Le contexte complexe du re-onboarding
Le terrain est en effet particulièrement glissant. « C’est un contexte complexe qui touche à plusieurs dimensions : celle du collaborateur, celle de l’équipe et la sienne en tant que manageur, confirme la psychologue et coach Aurélie Durand, fondatrice du cabinet Ajadi. C’est un jeu d’équilibre qui peut être difficile.

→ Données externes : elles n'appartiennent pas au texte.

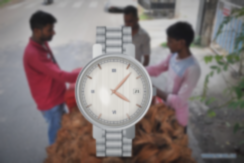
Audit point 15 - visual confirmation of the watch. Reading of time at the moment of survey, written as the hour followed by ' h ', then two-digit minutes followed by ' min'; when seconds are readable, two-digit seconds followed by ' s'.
4 h 07 min
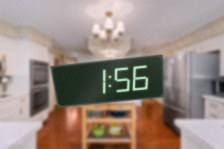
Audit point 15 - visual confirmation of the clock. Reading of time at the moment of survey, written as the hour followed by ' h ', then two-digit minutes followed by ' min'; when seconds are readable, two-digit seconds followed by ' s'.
1 h 56 min
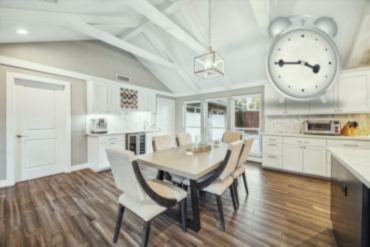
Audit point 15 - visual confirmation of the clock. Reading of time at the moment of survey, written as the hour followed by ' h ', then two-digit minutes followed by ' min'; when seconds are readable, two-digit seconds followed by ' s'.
3 h 45 min
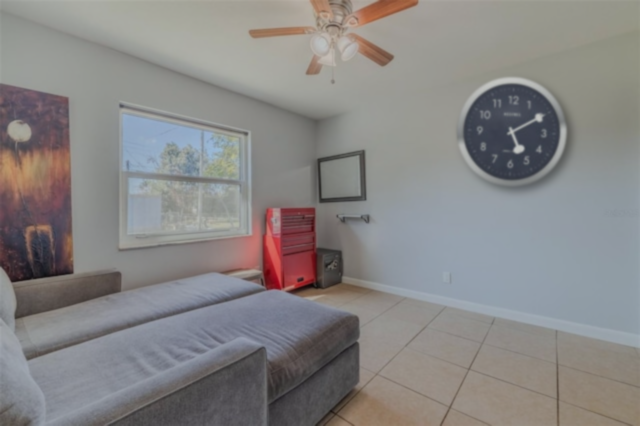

Ce qui est sûr, c’est qu’on ne peut pas considérer que tout va redevenir comme avant sous prétexte que la personne connaît les lieux et reprend sa place. »
« En entreprise, tout va très vite et dès qu’on coupe le rythme de travail et le lien social et professionnel, on se retrouve rapidement en décalage – on est déjà submergé quand on part 3 ou 4 semaines en vacances, alors après un long arrêt, on peut facilement perdre pied, ajoute Albine Gasquet, directrice des opérations et du développement au sein du Groupe JLO et experte maintien dans l’emploi. Si l’employeur ne mesure pas bien ce qui se joue à ce moment-là, le risque est que le collaborateur se désengage, voire retourne en arrêt. »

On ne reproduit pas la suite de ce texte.